Ritz-Carlton, Kuala Lumpur ££
When swimming in the Ritz-Carlton’s outdoor pool, flanked by lush vegetation, it’s hard to imagine you’re in the heart of Kuala Lumpur’s busy Golden Triangle district. With four restaurants, a spa and spacious guest rooms, the hotel makes an ideal base from which to explore the Malaysian capital (0800 234 0000 ; ritzcarlton.com; doubles from £175 for the “Discover with You” package, including breakfast, $50/£32 hotel credit per day and a sightseeing tour).
Tanjong Jara Resort £££
Situated on the east coast of Peninsular Malaysia, Tanjong Jara is an indulgent 99-room resort. Built to echo the breezy grandeur of 17th-century Malay palaces, rooms and suites are dotted around extensive grounds shaded by palm trees and looking out to the South China Sea (0800 9899 9999; tanjongjararesort.com; from £190 per double room per night for the “All-Inclusive Getaway” package, including airport transfers, half board and a spa treatment for two guests).
The best restaurants
Chapman’s Bar, Emerald Bay, Pulau Pangkor £
Named after the British colonel who sought refuge at Emerald Bay during the Second World War, Chapman’s Bar sits on a glittering bay, with tables set on the white-sand beach and shaded by palms. Open from noon until 5pm, it’s ideal for languorous lunches of freshly caught fish, traditional satay dishes and duck noodles (no phone so reservations aren’t possible).
Hakka Republic, Kuala Lumpur ££
Popular with locals, Hakka Republic is a slick restaurant and bar whose interiors and cuisine are a well-executed fusion of Western and Japanese influences.
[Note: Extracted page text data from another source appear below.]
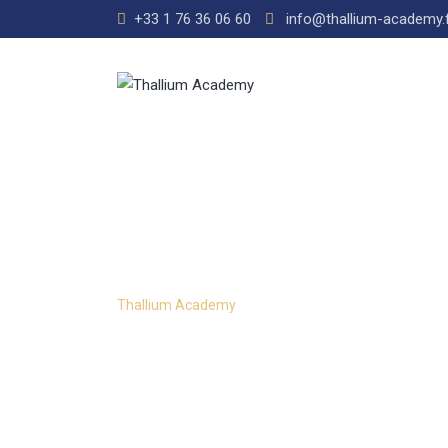
+33 1 76 36 06 60
info@thallium-academy.
Instructors 2
Thallium Academy
-
Instructors 2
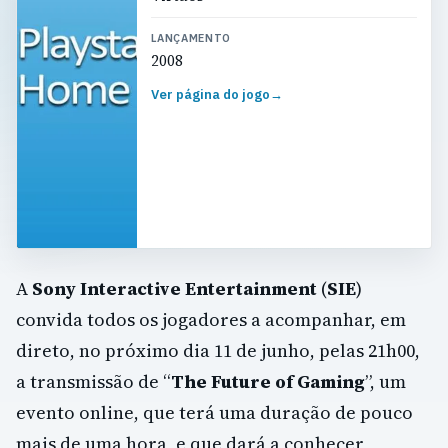
LANÇAMENTO
2008
Ver página do jogo
→
A
Sony Interactive Entertainment
(
SIE
)
convida todos os jogadores a acompanhar, em
direto, no próximo dia 11 de junho, pelas 21h00,
a transmissão de “
The Future of Gaming
”, um
evento online, que terá uma duração de pouco
mais de uma hora, e que dará a conhecer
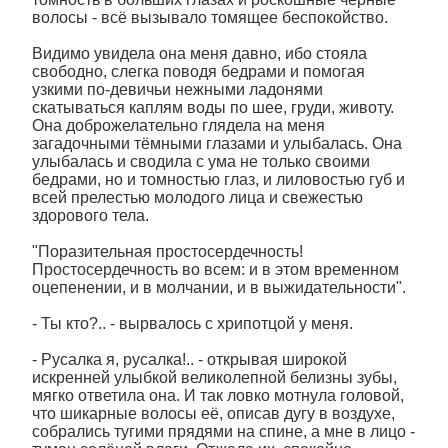
волосы - всё вызывало томящее беспокойство.
Видимо увидела она меня давно, ибо стояла
свободно, слегка поводя бедрами и помогая
узкими по-девичьи нежными ладонями
скатываться каплям воды по шее, груди, животу.
Она доброжелательно глядела на меня
загадочными тёмными глазами и улыбалась. Она
улыбалась и сводила с ума не только своими
бедрами, но и томностью глаз, и лиловостью губ и
всей прелестью молодого лица и свежестью
здорового тела.
"Поразительная простосердечность!
Простосердечность во всем: и в этом временном
оцепенении, и в молчании, и в выжидательности".
- Ты кто?.. - вырвалось с хрипотцой у меня.
- Русалка я, русалка!.. - открывая широкой
искренней улыбкой великолепной белизны зубы,
мягко ответила она. И так ловко мотнула головой,
что шикарные волосы её, описав дугу в воздухе,
собрались тугими прядями на спине, а мне в лицо -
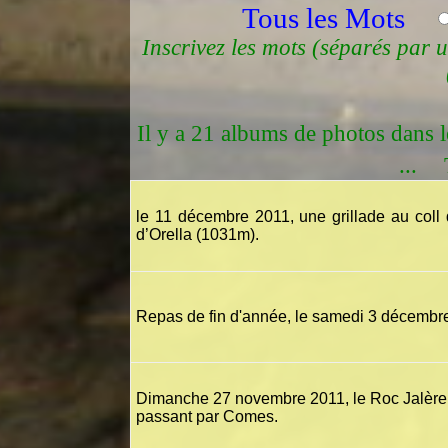
Tous les Mots
Inscrivez les mots (séparés par u
Il y a 21 albums de photos dans 
...
le 11 décembre 2011, une grillade au coll d
d’Orella (1031m).
Repas de fin d'année, le samedi 3 décembre
Dimanche 27 novembre 2011, le Roc Jalère 
passant par Comes.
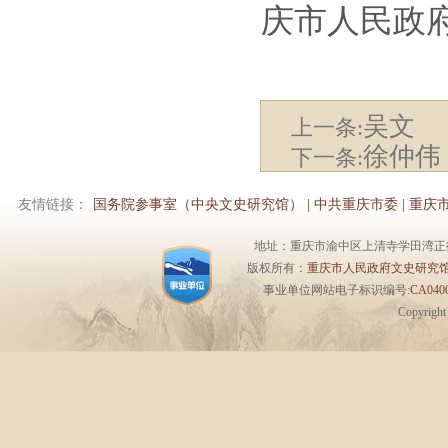
庆市人民政
吴文
上一条:
徐仲伟
下一条:
友情链接：
国务院参事室（中央文史研究馆）
|
中共重庆市委
|
重庆
地址：重庆市渝中区上清寺学田湾正街1号6楼 
版权所有：
重庆市人民政府文史研究
事业单位网站电子标识编号:
CA0400
Copyrigh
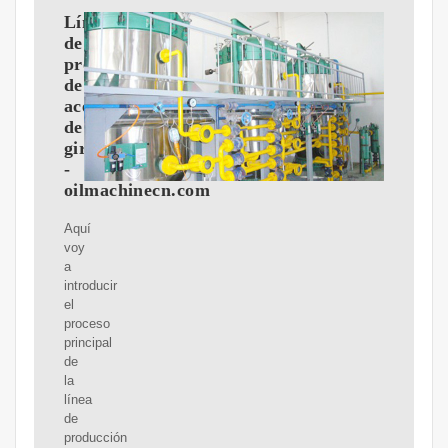
Línea
de
producción
de
aceite
de
girasol
-
oilmachinecn.com
Aquí
voy
a
introducir
el
proceso
principal
de
la
línea
de
producción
Warm corn breads precede miso foie gras, and Australian Wagyu rib-eye steak is served with truffle polenta and Japanese pickled vegetables (Level 2, Menara Hap Seng, Jalan P Ramlee; 3 2078 8908).
Di Atas Sungei, Tanjong Jara £££
The name of Tanjong Jara’s signature restaurant, Di Atas Sungei, reflects its picturesque location “Above the River”, the river in question flowing below the open-air building into the South China Sea. The restaurant’s “Menu Masters” guide guests through the dining options (there is no menu), which include authentic Malay dishes created using fresh, locally sourced produce (Batu 8, 23000 Dungun, Terengganu; 3 2783 1000).